Sony Corp. plans to reduce its work force by an estimated 10,000 jobs, or roughly 6% of its global total, as part of a broader restructuring plan by Chief Executive Kazuo Hirai, people familiar with the matter said Monday.
The cuts could be made over the next two fiscal years, ending in March 2014, though the timing hasn't been settled, the people said. The potential cuts were the first details to emerge of Hirai's restructuring plan since he succeeded Howard Stringer as CEO this month. The plan is expected to be announced at a corporate strategy meeting on Thursday.
Hirai is focusing on turning around an electronics business that has had four straight years of losses. The operation once was responsible for Sony's reputation for innovative products, but in recent years it has failed to match the success of Apple Inc. and Samsung Electronics Co. and has suffered from a strong yen and brutal price competition.
For two months, Hirai has been searching with deputies for ways to streamline the company without wrecking product pipelines that could deliver innovations, the people said.
A large part of the payroll reduction would come from selling or spinning off businesses that aren't core to the company, the people said. Sony has said that the disposal of two businesses that already have been announced could cut as many as 5,000 jobs. Sony last month said it reached a deal to sell its chemical-products business to the Development Bank of Japan. Sony also split off its unit that makes small and midsize liquid crystal displays to Japan Display Inc., a new government-backed venture of Sony, Toshiba Corp. and Hitachi Ltd.
Further cuts are expected in the television-set division, where Sony is forecast to lose money for an eighth straight year, the people said. Last year Hirai, then in charge of Sony's TV-set business, scrapped a goal of selling 40 million sets a year. Instead, he decided to target annual sales of 20 million units and adjust the size of Sony's TV-sales operations, the people said.
The restructuring will be the company's second major overhaul in four years. In late 2008, during the global financial crisis, Stringer axed 16,000 jobs and closed factories. As of March 2011, Sony had 168,200 employees world-wide.
Messrs. Stringer and Hirai and five other executive officers are expected to forgo their bonuses for the fiscal year that ended in March, the people said.

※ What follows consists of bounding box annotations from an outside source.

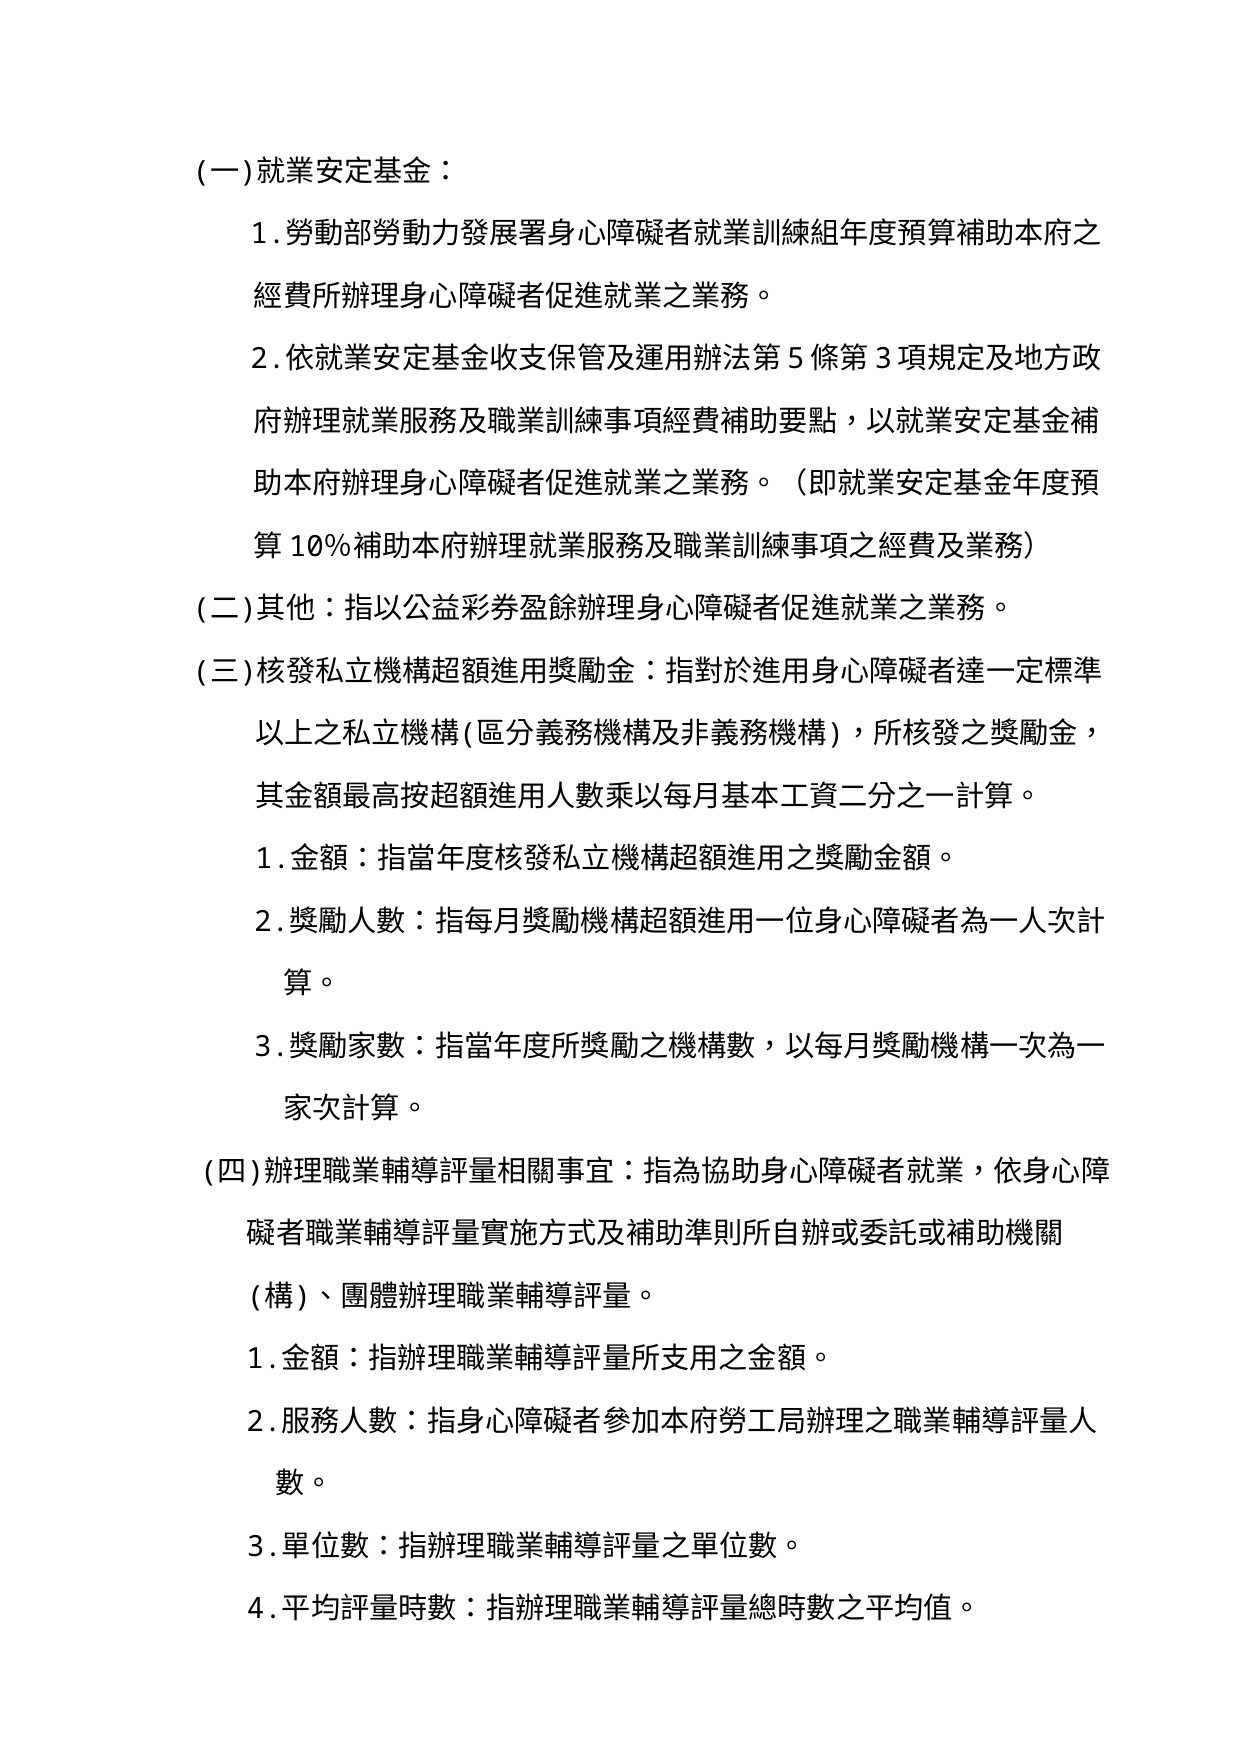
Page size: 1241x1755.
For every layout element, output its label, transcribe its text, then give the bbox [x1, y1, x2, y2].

text 4.平均評量時數：指辦理職業輔導評量總時數之平均值。 [130, 1564, 1110, 1627]
text (三)核發私立機構超額進用獎勵金：指對於進用身心障礙者達一定標準以上之私立機構(區分義務機構及非義務機構)，所核發之獎勵金，其金額最高按超額進用人數乘以每月基本工資二分之一計算。 [192, 627, 1110, 814]
text 1.金額：指當年度核發私立機構超額進用之獎勵金額。 [150, 814, 1110, 877]
text 2.依就業安定基金收支保管及運用辦法第5條第3項規定及地方政府辦理就業服務及職業訓練事項經費補助要點，以就業安定基金補助本府辦理身心障礙者促進就業之業務。（即就業安定基金年度預算10％補助本府辦理就業服務及職業訓練事項之經費及業務） [250, 314, 1110, 564]
text 1.金額：指辦理職業輔導評量所支用之金額。 [246, 1314, 1110, 1377]
text 1.勞動部勞動力發展署身心障礙者就業訓練組年度預算補助本府之經費所辦理身心障礙者促進就業之業務。 [250, 189, 1110, 314]
text (二)其他：指以公益彩券盈餘辦理身心障礙者促進就業之業務。 [192, 564, 1110, 627]
text (一)就業安定基金： [192, 127, 1110, 189]
text 2.服務人數：指身心障礙者參加本府勞工局辦理之職業輔導評量人數。 [246, 1377, 1110, 1502]
text 3.單位數：指辦理職業輔導評量之單位數。 [130, 1502, 1110, 1564]
text 2.獎勵人數：指每月獎勵機構超額進用一位身心障礙者為一人次計算。 [254, 877, 1110, 1002]
text 3.獎勵家數：指當年度所獎勵之機構數，以每月獎勵機構一次為一家次計算。 [254, 1002, 1110, 1127]
text (四)辦理職業輔導評量相關事宜：指為協助身心障礙者就業，依身心障礙者職業輔導評量實施方式及補助準則所自辦或委託或補助機關(構)、團體辦理職業輔導評量。 [130, 1127, 1110, 1314]
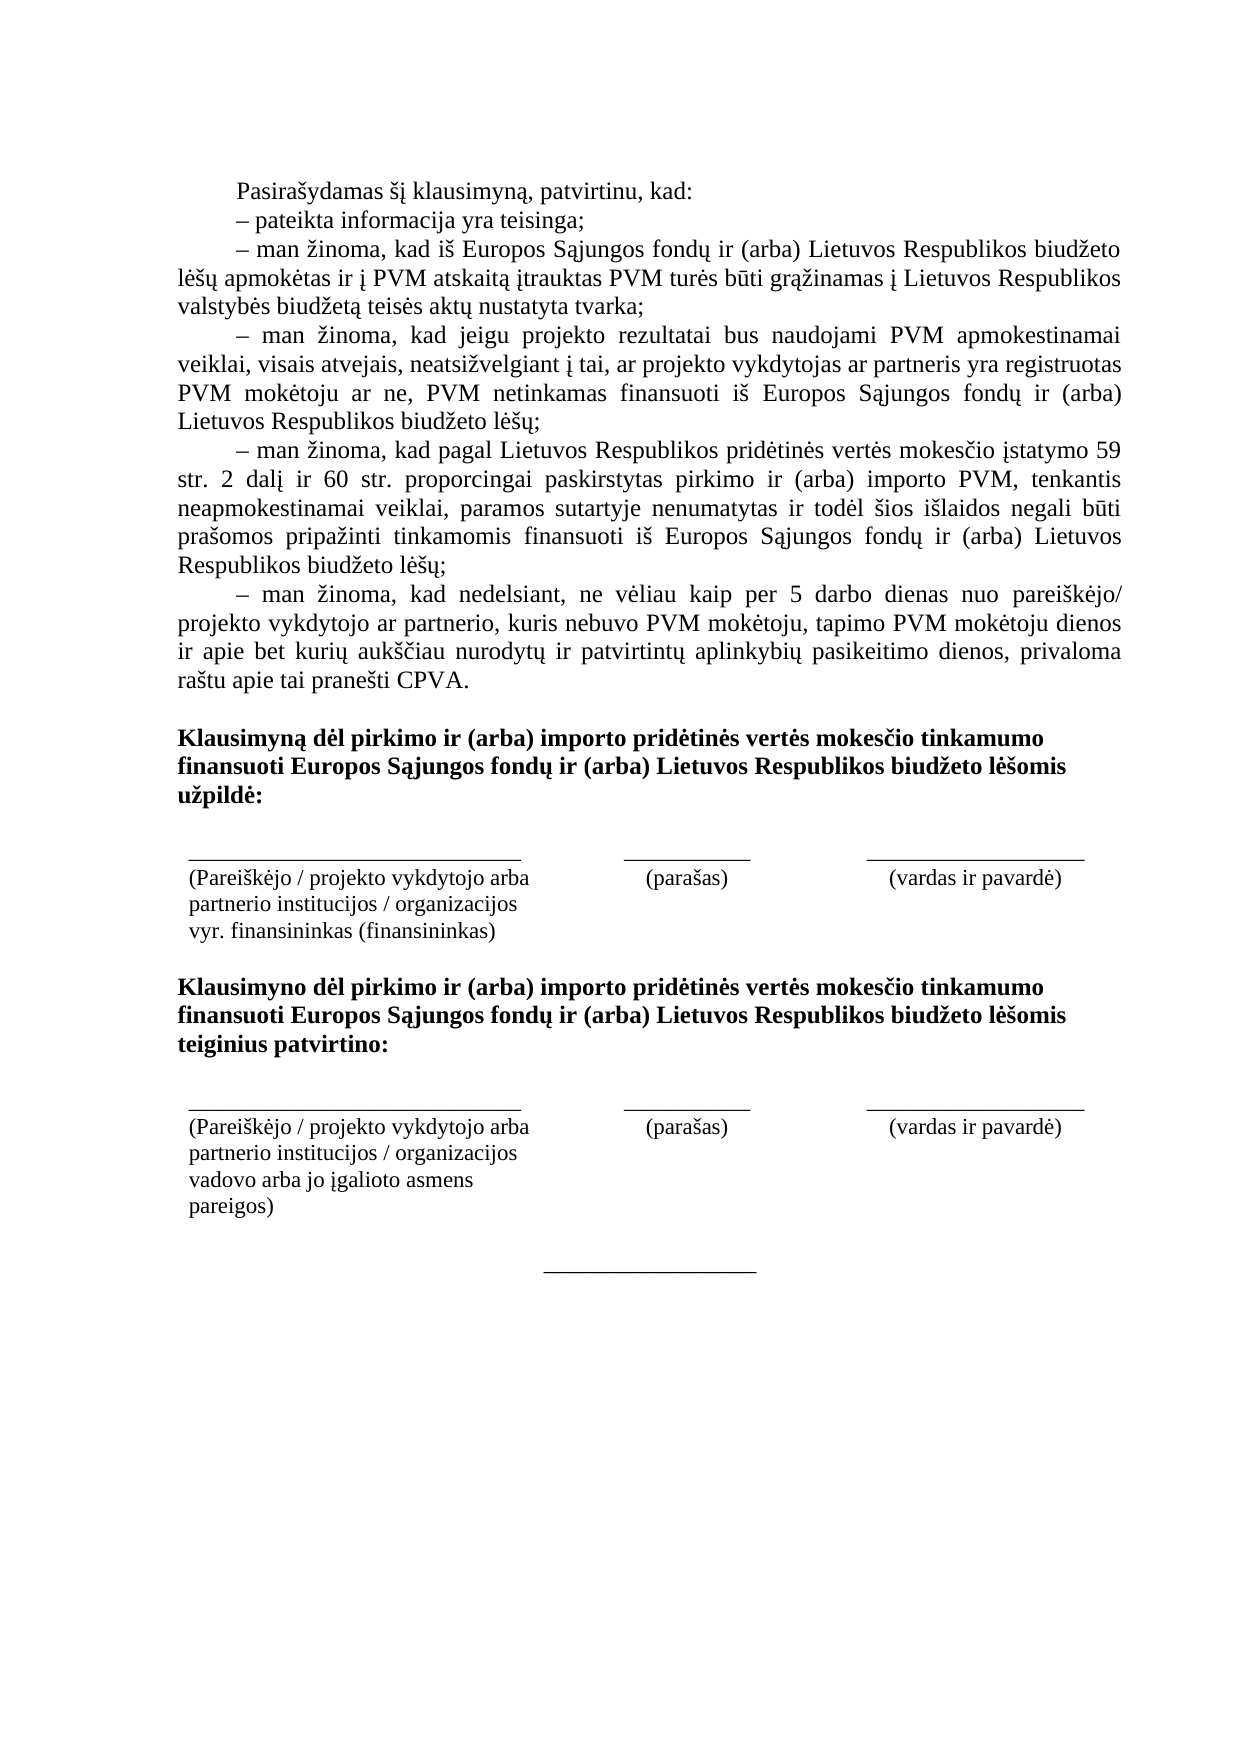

Sony's plan to reduce its work force was first reported by Japan's Nikkei newspaper on Monday.
In a sign of the importance of the TV-set operations, Sony last month unveiled a organizational chart that eliminated a layer of management between the head of the TV business and the CEO so Hirai could oversee the division directly.
Last week, Hirai pledged to spread cutting-edge technologies from its professional products to more mass-market products. One example was Sony's 4K technology, a display and imaging method for presenting moving images four times sharper than existing high-definition video.